Review AI's response:

  • Is the image appropriate (e.g., amazon/aws-cli)?
  • Are AWS credentials handled securely (via Secrets, not hardcoded)?
  • Is restartPolicy set correctly?
  • Is there a backoffLimit for retries?

Tell AI: "The Job should mount a PersistentVolumeClaim named 'agent-data' to access the conversation files."

Reflection:

  • How does the Job access the PVC?
  • What happens if the S3 upload fails mid-transfer?
  • Would you use restartPolicy: Never or OnFailure here?

Scenario 2: Debug a Failing CronJob

Your task: Your nightly CronJob hasn't run successfully in 3 days. Diagnose the issue.

Ask AI: "My CronJob named 'nightly-sync' shows LAST SCHEDULE was 3 days ago but ACTIVE is 0. What commands should I run to diagnose this?"

AI should suggest:

  • kubectl describe cronjob nightly-sync
  • kubectl get jobs (look for failed Jobs)
  • kubectl describe job <failed-job-name>
  • kubectl logs <pod-name>

Ask: "The Job Pod shows ImagePullBackOff. What does this mean and how do I fix it?"

Reflection:

  • What's the difference between CronJob, Job, and Pod failures?
  • Where do you look first when a CronJob stops working?
  • How does failedJobsHistoryLimit affect debugging?

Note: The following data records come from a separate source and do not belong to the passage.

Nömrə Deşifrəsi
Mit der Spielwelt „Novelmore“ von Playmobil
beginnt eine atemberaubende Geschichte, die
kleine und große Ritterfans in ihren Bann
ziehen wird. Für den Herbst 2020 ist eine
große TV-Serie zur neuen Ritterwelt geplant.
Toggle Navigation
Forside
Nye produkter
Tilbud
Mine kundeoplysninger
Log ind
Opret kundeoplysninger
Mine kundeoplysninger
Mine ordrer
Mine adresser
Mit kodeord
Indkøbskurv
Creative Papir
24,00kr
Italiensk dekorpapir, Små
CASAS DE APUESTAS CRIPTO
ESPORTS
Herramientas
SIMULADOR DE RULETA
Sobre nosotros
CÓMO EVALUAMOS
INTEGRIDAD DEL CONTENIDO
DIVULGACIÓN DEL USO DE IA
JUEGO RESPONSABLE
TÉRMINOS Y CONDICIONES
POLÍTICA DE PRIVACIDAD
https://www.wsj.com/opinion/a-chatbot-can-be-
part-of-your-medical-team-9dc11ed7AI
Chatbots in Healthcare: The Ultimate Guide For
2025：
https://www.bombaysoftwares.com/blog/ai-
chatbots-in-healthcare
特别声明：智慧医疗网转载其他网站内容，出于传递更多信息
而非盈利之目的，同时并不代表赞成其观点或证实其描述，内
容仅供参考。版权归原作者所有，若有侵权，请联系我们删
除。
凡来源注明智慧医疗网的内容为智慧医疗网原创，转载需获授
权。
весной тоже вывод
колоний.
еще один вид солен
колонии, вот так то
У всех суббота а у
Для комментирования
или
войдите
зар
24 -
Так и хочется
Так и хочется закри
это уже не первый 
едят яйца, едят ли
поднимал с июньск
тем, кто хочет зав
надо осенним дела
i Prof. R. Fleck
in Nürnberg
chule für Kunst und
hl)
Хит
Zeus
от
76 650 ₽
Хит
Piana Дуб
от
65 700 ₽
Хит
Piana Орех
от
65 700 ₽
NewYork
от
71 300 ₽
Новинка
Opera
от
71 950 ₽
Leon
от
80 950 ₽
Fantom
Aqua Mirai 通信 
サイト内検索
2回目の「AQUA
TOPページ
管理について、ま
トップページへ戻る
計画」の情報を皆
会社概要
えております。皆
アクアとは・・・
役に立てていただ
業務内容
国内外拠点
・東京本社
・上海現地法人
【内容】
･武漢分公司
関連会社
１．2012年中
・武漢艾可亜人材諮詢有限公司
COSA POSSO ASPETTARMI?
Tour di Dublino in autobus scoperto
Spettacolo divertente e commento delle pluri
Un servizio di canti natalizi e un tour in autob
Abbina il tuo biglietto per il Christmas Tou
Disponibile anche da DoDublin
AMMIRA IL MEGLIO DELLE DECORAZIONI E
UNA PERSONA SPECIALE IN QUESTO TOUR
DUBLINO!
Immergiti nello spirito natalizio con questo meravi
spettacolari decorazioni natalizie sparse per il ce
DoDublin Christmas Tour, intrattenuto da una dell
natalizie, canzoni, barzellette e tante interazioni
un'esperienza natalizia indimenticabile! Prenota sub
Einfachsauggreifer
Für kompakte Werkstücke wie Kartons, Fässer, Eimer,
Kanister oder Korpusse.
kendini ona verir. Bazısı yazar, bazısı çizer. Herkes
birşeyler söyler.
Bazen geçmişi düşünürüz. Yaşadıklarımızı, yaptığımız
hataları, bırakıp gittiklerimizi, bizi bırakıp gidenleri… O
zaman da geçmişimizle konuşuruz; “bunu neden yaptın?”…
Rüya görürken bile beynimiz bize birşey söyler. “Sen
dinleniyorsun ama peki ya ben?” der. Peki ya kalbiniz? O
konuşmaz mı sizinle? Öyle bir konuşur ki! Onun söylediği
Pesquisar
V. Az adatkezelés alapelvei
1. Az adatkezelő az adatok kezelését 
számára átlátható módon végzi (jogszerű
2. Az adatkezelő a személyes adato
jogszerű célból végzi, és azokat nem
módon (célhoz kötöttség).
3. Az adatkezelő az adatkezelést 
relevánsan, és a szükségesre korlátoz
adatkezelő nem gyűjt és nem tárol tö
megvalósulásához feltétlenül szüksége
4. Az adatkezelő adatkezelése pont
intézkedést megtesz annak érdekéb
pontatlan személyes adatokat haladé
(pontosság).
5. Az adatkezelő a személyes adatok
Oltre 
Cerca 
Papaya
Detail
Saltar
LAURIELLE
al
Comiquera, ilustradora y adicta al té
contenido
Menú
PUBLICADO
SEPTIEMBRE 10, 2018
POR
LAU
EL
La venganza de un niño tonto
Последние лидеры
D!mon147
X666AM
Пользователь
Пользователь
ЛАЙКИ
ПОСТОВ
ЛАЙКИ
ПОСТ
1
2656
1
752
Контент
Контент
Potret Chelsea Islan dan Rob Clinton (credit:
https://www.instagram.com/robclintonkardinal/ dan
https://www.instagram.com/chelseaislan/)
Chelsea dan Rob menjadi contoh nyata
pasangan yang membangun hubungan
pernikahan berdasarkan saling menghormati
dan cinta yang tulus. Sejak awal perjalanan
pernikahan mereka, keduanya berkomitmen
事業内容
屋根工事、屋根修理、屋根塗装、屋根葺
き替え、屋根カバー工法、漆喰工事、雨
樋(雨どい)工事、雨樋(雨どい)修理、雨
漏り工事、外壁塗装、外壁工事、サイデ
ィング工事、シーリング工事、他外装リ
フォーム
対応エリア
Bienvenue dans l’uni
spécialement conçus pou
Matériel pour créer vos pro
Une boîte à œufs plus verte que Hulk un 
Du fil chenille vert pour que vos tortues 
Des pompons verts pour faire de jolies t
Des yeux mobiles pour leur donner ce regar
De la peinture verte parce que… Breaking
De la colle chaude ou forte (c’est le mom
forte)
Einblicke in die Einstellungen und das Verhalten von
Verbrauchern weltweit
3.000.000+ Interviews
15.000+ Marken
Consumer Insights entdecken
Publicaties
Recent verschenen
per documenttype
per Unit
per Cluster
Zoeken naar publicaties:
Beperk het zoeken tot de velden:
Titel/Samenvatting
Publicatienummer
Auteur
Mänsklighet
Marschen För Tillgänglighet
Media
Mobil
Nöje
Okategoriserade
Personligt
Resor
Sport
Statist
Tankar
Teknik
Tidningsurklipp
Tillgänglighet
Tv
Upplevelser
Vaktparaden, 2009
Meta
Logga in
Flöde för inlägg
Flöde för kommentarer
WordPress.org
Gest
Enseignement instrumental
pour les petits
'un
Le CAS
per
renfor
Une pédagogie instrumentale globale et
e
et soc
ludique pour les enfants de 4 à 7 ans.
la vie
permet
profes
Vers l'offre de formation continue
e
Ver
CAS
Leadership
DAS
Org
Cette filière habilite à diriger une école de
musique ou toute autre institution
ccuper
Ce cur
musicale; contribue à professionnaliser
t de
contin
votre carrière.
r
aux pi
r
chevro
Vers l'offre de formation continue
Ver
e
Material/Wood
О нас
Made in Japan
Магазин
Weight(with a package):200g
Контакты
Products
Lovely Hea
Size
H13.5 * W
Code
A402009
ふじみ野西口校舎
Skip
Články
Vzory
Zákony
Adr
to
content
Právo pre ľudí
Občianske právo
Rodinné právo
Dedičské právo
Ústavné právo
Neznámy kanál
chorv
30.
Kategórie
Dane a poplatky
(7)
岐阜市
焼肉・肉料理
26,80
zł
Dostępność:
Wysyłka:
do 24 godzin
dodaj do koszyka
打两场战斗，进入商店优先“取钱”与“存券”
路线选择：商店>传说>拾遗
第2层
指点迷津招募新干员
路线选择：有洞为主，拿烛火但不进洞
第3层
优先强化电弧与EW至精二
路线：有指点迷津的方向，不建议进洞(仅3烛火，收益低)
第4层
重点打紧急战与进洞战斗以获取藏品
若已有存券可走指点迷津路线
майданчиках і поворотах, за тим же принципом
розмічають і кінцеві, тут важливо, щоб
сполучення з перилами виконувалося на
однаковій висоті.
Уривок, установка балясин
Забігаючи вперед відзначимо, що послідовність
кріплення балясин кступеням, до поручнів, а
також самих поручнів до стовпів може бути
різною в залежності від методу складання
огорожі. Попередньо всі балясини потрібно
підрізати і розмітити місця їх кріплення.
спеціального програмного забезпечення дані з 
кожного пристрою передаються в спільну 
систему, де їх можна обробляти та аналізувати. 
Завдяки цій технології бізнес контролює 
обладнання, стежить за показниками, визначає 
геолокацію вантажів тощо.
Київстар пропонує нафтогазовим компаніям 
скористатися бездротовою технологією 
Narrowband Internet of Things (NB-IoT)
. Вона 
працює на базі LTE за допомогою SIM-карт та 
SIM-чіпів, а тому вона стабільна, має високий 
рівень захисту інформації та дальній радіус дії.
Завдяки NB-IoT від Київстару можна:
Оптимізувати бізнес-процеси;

Scenario 3: Optimize Parallel Processing

Your task: You have a Job processing 1000 items with completions: 1000 and parallelism: 50. It's consuming too many cluster resources.

Ask AI: "How can I run a Kubernetes Job that processes 1000 items but limits resource consumption? Currently using parallelism: 50 but it's overwhelming the cluster."

AI might suggest:

  • Reduce parallelism to 10-20
  • Add resource requests/limits to each Pod
  • Use indexed Jobs with a work queue pattern
  • Process multiple items per Pod (reduce total completions)

Ask: "Show me how to use a work queue pattern instead of one Pod per item."

Reflection:

  • What's the trade-off between parallelism and completion time?
  • When is the indexed Job pattern better than a work queue?
  • How do resource limits on Job Pods affect scheduling?

Reflect on Your Skill

You built a kubernetes-deployment skill in Lesson 0. Test and improve it based on what you learned.

Test Your Skill

text
Using my kubernetes-deployment skill, create a Job for batch processing and a Cron Job for scheduled tasks. Does my skill generate Job manifests with completions, parallelism, and proper restart Policy?

Identify Gaps

Ask yourself:

  • Did my skill include Job vs Deployment distinction (finite vs long-running workloads)?
  • Did it explain parallelism and completions for batch processing?
  • Did it cover CronJob scheduling with cron expressions and concurrency policies?
  • Did it include AI agent use cases (embedding refresh, log cleanup, model migration)?

Improve Your Skill

If you found gaps:

text
My kubernetes-deployment skill is missing Job and Cron Job patterns for batch workloads. Update it to include Job parallelism configuration, Cron Job scheduling syntax, concurrency policies, and AI-specific batch processing patterns.